Telur menjadi menu sarapan yang banyak disukai, karena praktis dan bergizi. Tetapi, perdebatan soal berapa banyak telur yang akan dikonsumsi agar jantung tetap sehat masih terus bergulir.

Kini, para ahli kesehatan mengungkapkan jumlah ideal konsumsi telur sekaligus membongkar hal yang dapat membahayakan pembuluh darah.

Selama ini, kolesterol dalam kuning telur sering dituding sebagai biang kerok meningkatnya kolesterol jahat (LDL). Padahal, penelitian terbaru menunjukkan bahwa kolesterol dari makanan hanya berdampak kecil pada kadar kolesterol darah.

Bahaya yang sebenarnya justru berasal dari lemak jenuh.
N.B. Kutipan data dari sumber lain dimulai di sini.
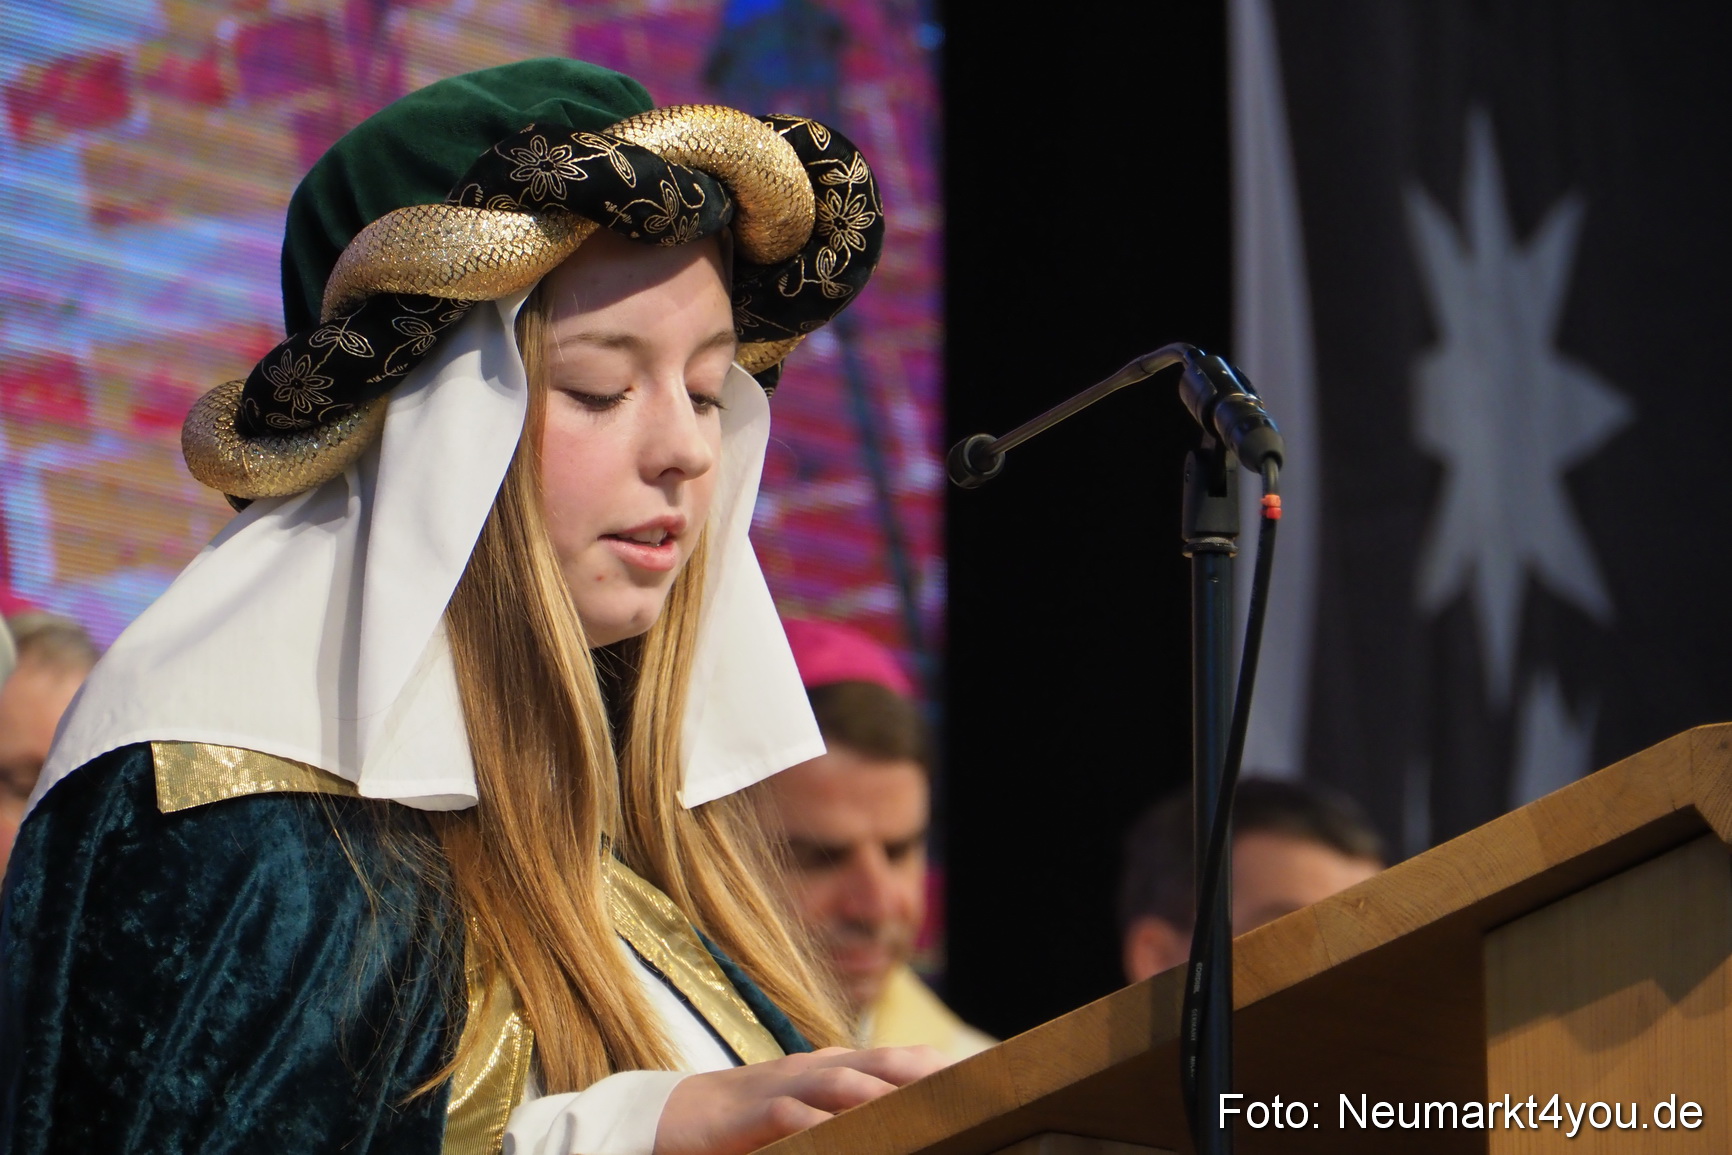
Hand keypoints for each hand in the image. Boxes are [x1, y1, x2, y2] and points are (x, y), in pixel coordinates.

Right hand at [653, 1045, 945, 1154]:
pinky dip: (819, 1126)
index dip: (938, 1067)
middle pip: (880, 1063)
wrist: (673, 1117)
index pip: (896, 1061)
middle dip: (926, 1073)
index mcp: (833, 1068)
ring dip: (884, 1095)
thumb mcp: (806, 1115)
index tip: (983, 1080)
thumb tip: (905, 1133)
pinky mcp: (753, 1115)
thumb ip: (849, 1118)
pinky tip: (841, 1139)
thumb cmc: (749, 1122)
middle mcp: (814, 1070)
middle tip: (970, 1091)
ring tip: (923, 1111)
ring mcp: (783, 1087)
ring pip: (843, 1084)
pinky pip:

Berapa Butir Telur yang Aman Dikonsumsi?

Ahli jantung dan ahli gizi menetapkan batas konsumsi yang ideal, tergantung pada kondisi kesehatannya. Pembagiannya sebagai berikut:

Orang sehat: Dianjurkan makan tidak lebih dari satu butir telur utuh atau dua putih telur per hari.

Orang dengan kondisi khusus, seperti jantung, diabetes, kolesterol tinggi: Disarankan tidak lebih dari empat kuning telur per minggu.

Namun, ahli gizi kardiologi preventif Julia Zumpano memberikan catatan penting. Batas 'empat kuning telur' ini hanya berlaku jika seseorang tidak mengonsumsi lemak jenuh dari sumber lain secara berlebihan, seperti daging merah, keju, atau mentega.

"Penelitian menunjukkan bahwa total lemak jenuh yang kita konsumsi lebih besar kontribusinya terhadap peningkatan LDL, dibandingkan kolesterol dari makanan," jelasnya, dikutip dari

Faktor Utamanya Bukan Telur

Dalam satu butir telur besar sebenarnya hanya mengandung sekitar 1,6 gram lemak jenuh dan kaya akan nutrisi, seperti lutein, zeaxanthin, serta kolin. Masalahnya sering kali bukan pada telurnya, melainkan pendampingnya.

Menu sarapan seperti sandwich telur ditambah sosis, keju, dan mentega bisa mengandung 14 hingga 20 gram lemak jenuh. Angka ini hampir memenuhi batas harian maksimal (20 gram untuk diet 2.000 kalori) hanya dalam satu kali makan.

Tips Masak Telur Paling Sehat

Cara mengolah telur juga menentukan kesehatan jantung. Memasak telur dengan mentega justru akan menambah beban lemak jenuh sebesar 2,5 hingga 3,3 gram.

Metode memasak yang paling sehat menurut ahli adalah:

  • Direbus (boiled atau poached).
  • Orak-arik menggunakan wajan anti lengket dengan sedikit semprotan minyak, bukan mentega.
  • Tambahan sayuran seperti bayam untuk memperkaya gizi.